Boundary Point Jailbreaking of Black-Box LLMs
Xander Davies, Giorgi Giglemiani, Edmund Lau, Eric Winsor, Geoffrey Irving, Yarin Gal
TL;DR
BPJ reframes jailbreaks against black-box classifier safeguards as a continuation-style, curriculum-driven evolutionary search that relies on boundary-point evaluation under a binary feedback signal. By injecting a noise-interpolated objective $f_q(a)=\mathbb{E}_{x'\sim N_{q,x}}[\mathcal{C}(ax')]$, BPJ meaningfully improves attack prefixes across progressively harder targets and identifies evaluation points near the decision boundary to detect small gains. Theoretical analysis models BPJ as an evolving distribution over prefixes $p_t(a)$ with mutation and quantile-based selection, showing conditions under which progress and fixed points exist, plus a continuation framework across noise levels down to $q=0$. The work demonstrates universal jailbreaks against Constitutional Classifiers and GPT-5’s input classifier and discusses defenses emphasizing batch-level monitoring, highlighting practical implications for AI safety and responsible disclosure in high-stakes deployments. BPJ thus provides a principled, automated avenue for testing and strengthening safeguards, while underscoring the need for multi-faceted defense strategies beyond single-interaction scrutiny.
Abstract
Frontier LLMs are safeguarded against attempts to extract harmful information via adversarial prompts known as "jailbreaks". Recently, defenders have developed classifier-based systems that have survived thousands of hours of human red teaming.
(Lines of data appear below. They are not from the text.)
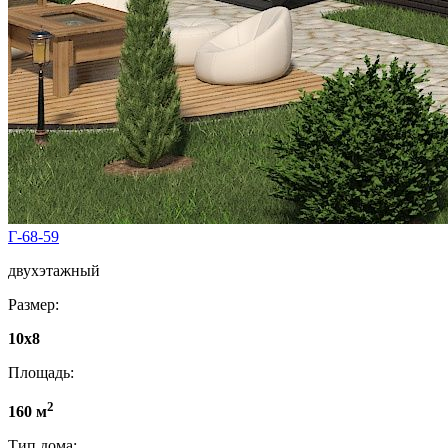
Г-68-59
двухэтажный
Размер:
10х8
Площадь:
2
160 м
Тип дома:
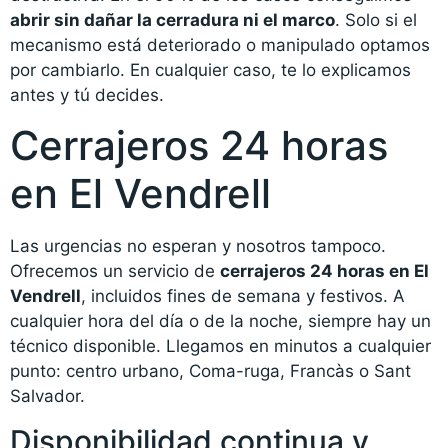
abrir sin dañar la cerradura ni el marco
. Solo si el
mecanismo está deteriorado o manipulado optamos
por cambiarlo. En cualquier caso, te lo explicamos
antes y tú decides.
Cerrajeros 24 horas
en El Vendrell
Las urgencias no esperan y nosotros tampoco.
Ofrecemos un servicio de
cerrajeros 24 horas en El
Vendrell
, incluidos fines de semana y festivos. A
cualquier hora del día o de la noche, siempre hay un
técnico disponible. Llegamos en minutos a cualquier
punto: centro urbano, Coma-ruga, Francàs o Sant
Salvador.
Disponibilidad continua y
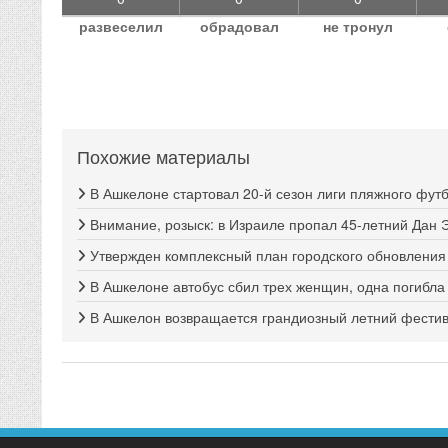
развеселил
обрадовал
не тронул
Похожие материалы
В Ашкелоне стартовал 20-й сезон лиги пляжного фут
Внимание, розыск: в Израиле пропал 45-летний Дан 
Утвержден комплексный план городского обновлени
В Ашкелоне автобус сбил трех женщин, одна погибла
В Ашкелон возвращается грандиозный летний фестива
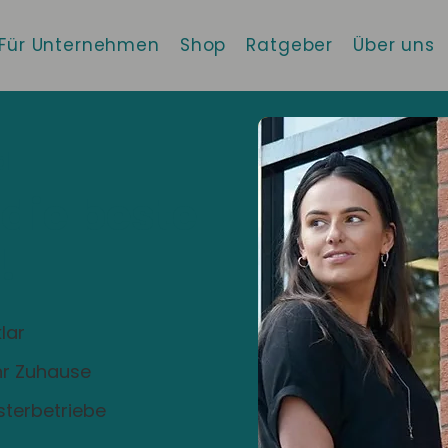
Für Unternehmen
Shop
Ratgeber
Über uns
d
 die beste
!
lar
Ihr Zuhause
sterbetriebe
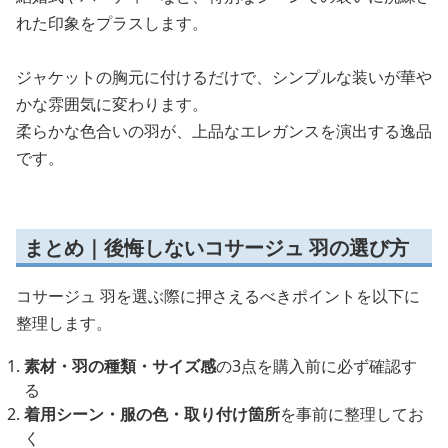
れた印象をプラスします。
ジャケットの胸元に付けるだけで、シンプルな装いが華や
かな雰囲気に変わります。
柔らかな色合いの羽が、上品なエレガンスを演出する逸品
です。
まとめ｜後悔しないコサージュ 羽の選び方
コサージュ 羽を選ぶ際に押さえるべきポイントを以下に
整理します。
素材・羽の種類・サイズ感
の3点を購入前に必ず確認す
る
着用シーン・服の色・取り付け箇所
を事前に整理してお
く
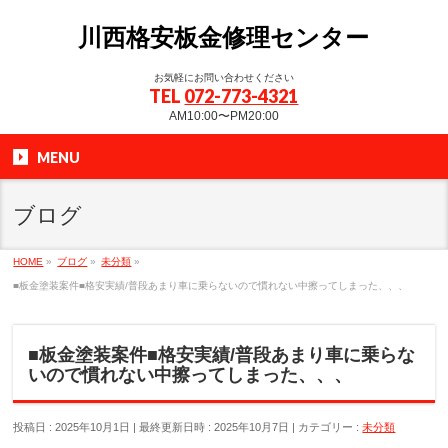
川西格安板金修理センター
お気軽にお問い合わせください
TEL
072-773-4321
AM10:00〜PM20:00
MENU
ブログ
HOME
»
ブログ
»
未分類
»
■板金塗装案件■格安実績/普段あまり車に乗らないので慣れない中擦ってしまった、、、
■板金塗装案件■格安実績/普段あまり車に乗らな
いので慣れない中擦ってしまった、、、
投稿日 : 2025年10月1日
最終更新日時 : 2025年10月7日
カテゴリー :
未分類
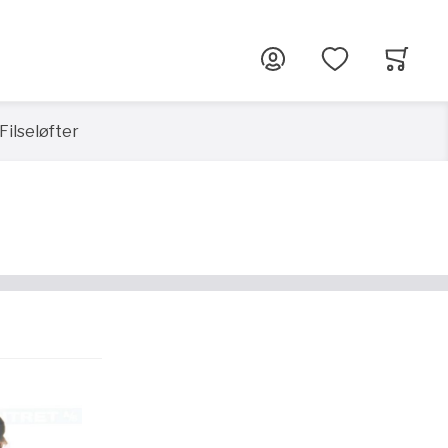
G
Filseløfter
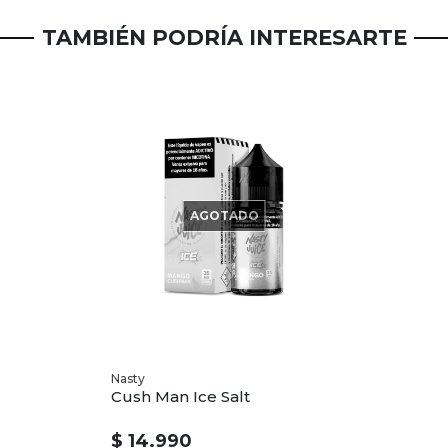
TAMBIÉN PODRÍA INTERESARTE
AGOTADO
Nasty
Cush Man Ice Salt
$ 14.990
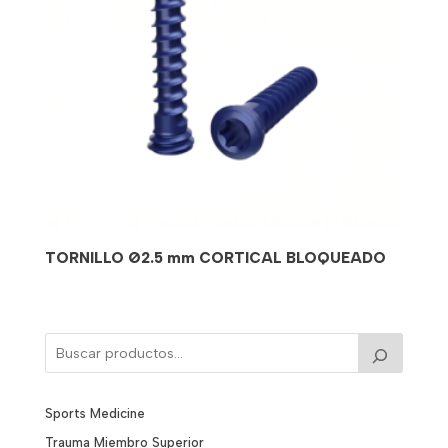
TORNILLO Ø2.5 mm CORTICAL BLOQUEADO
Sports Medicine
Trauma Miembro Superior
We introduce Boundary Point Jailbreaking (BPJ), a new class of automated jailbreak attacks that evade the strongest industry-deployed safeguards. Unlike previous attacks that rely on white/grey-box assumptions (such as classifier scores or gradients) or libraries of existing jailbreaks, BPJ is fully black-box and uses only a single bit of information per query: whether or not the classifier flags the interaction. To achieve this, BPJ addresses the core difficulty in optimising attacks against robust real-world defences: evaluating whether a proposed modification to an attack is an improvement. Instead of directly trying to learn an attack for a target harmful string, BPJ converts the string into a curriculum of intermediate attack targets and then actively selects evaluation points that best detect small changes in attack strength ("boundary points"). We believe BPJ is the first fully automated attack algorithm that succeeds in developing universal jailbreaks against Constitutional Classifiers, as well as the first automated attack algorithm that succeeds against GPT-5's input classifier without relying on human attack seeds. BPJ is difficult to defend against in individual interactions but incurs many flags during optimisation, suggesting that effective defence requires supplementing single-interaction methods with batch-level monitoring.